Resource-Constrained Multisource Instance-Based Transfer Learning

IEEE Trans Neural Netw Learn Syst. 2023 Nov 6:PP. doi: 10.1109/TNNLS.2023.3327248. Online ahead of print.

Abstract

In today's machine learning (ML), the need for vast amounts of training data has become a significant challenge. Transfer learning (TL) offers a promising solution by leveraging knowledge across different domains/tasks, effectively addressing data scarcity. However, TL encounters computational and communication challenges in resource-constrained scenarios, and negative transfer (NT) can arise from specific data distributions. This article presents a novel focus on maximizing the accuracy of instance-based TL in multisource resource-constrained environments while mitigating NT, a key concern in TL. Previous studies have overlooked the impact of resource consumption in addressing the NT problem. To address these challenges, we introduce an optimization model named multisource resource-constrained optimized TL (MSOPTL), which employs a convex combination of empirical sources and target errors while considering feasibility and resource constraints.

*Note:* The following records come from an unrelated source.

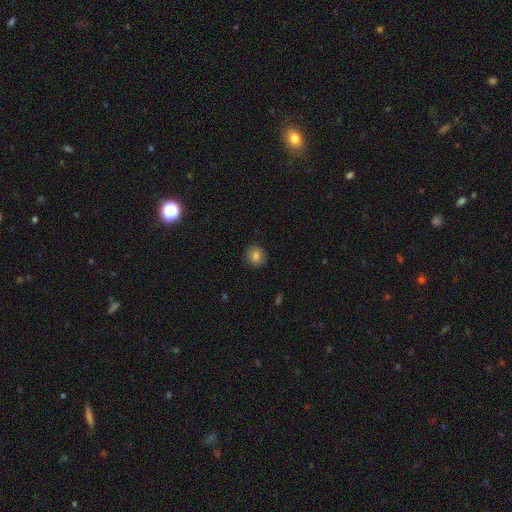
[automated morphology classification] The model was most divided on "smooth or featured": smooth: 80%, star or artifact: 11%, featured or disk: 9%. More confident: merging — none (88%); how rounded — round (87%).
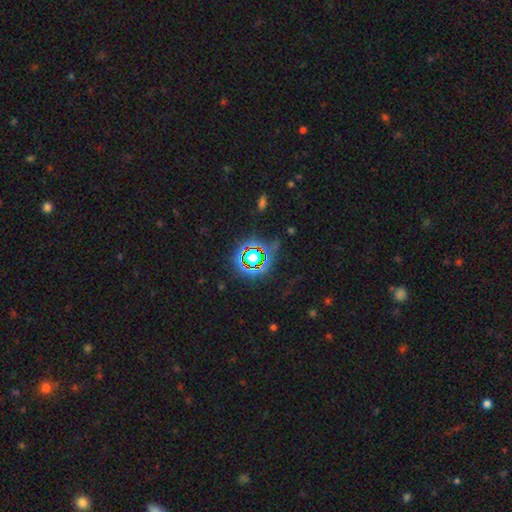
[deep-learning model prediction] Morphology: type=star or artifact (71%).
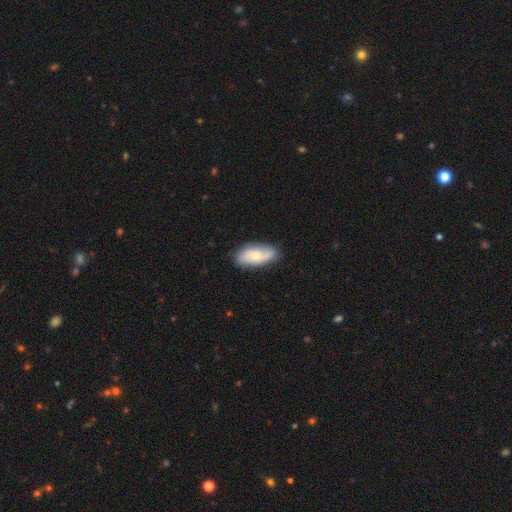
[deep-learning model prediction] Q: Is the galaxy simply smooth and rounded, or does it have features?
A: smooth — 49%.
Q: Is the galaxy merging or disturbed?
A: none — 78%.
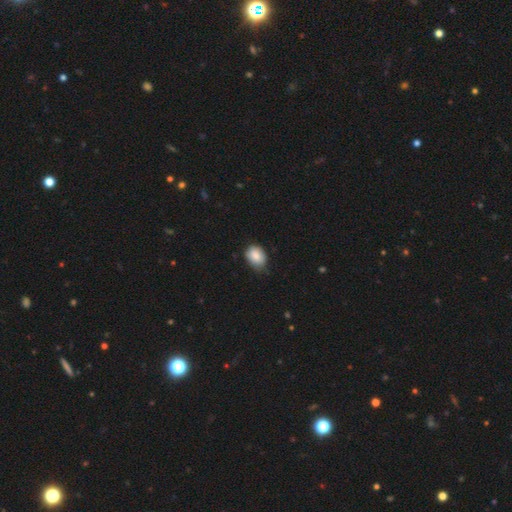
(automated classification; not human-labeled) A smooth galaxy with no disk features (84%) that is in between round and cigar-shaped (64%). Merging: none (66%).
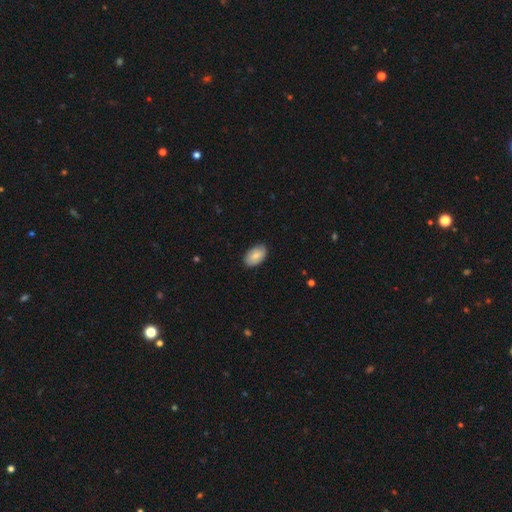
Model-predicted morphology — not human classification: Q: Smooth or featured?
A: smooth (80%); runner-up: featured or disk (13%)
Q: How rounded?
A: in between (93%); runner-up: round (6%)
Q: Merging?
A: none (86%); runner-up: minor disturbance (11%)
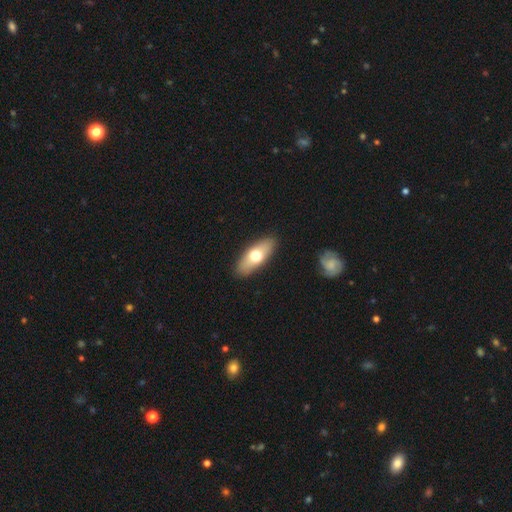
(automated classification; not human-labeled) The model was most divided on "smooth or featured": smooth: 63%, featured or disk: 31%, star or artifact: 6%. More confident: merging — none (89%); how rounded — in between (75%).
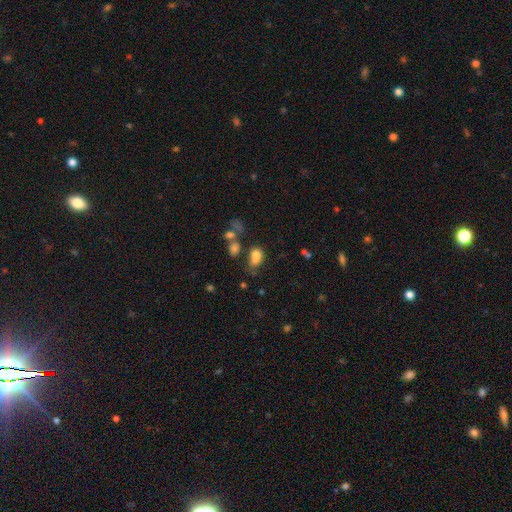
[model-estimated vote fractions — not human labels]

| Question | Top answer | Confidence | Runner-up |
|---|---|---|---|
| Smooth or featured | smooth | 76% | star or artifact (13%) |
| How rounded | in between | 76% | round (23%) |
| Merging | none | 38% | minor disturbance (24%) |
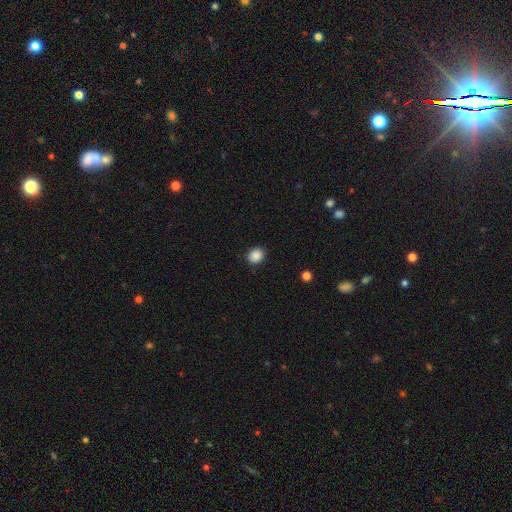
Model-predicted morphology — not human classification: A smooth galaxy with no disk features (88%) that is round (60%).

Vote fractions:
- Smooth or featured? smooth: 88% / star or artifact: 9% / featured or disk: 3%
- How rounded? round: 60% / in between: 40% / cigar-shaped: 1%
- Merging? none: 89% / minor disturbance: 8% / major disturbance: 2% / merger: 1%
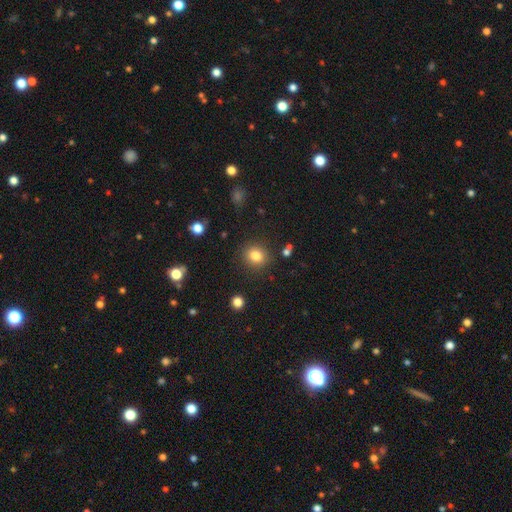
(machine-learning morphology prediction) This appears to be a smooth galaxy with no disk features (82%) that is round (82%). Merging: none (87%).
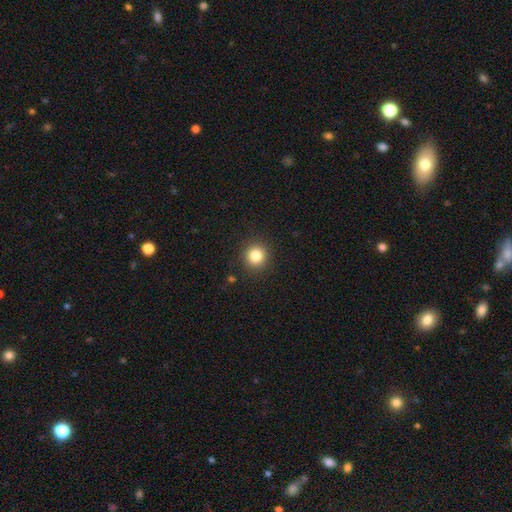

Moreover, we enhance one of the generalization error upper bounds in domain adaptation setting by demonstrating the potential to substitute the H ∆ H divergence with the Kullback-Leibler (KL) divergence. We utilize this enhanced error upper bound as one of the feasibility constraints of MSOPTL. Our suggested model can be applied as a versatile framework for various ML methods. Our approach is extensively validated in a neural network (NN)-based classification problem, demonstrating the efficiency of MSOPTL in achieving the desired trade-offs between TL's benefits and associated costs. This advancement holds tremendous potential for enhancing edge artificial intelligence (AI) applications in resource-constrained environments.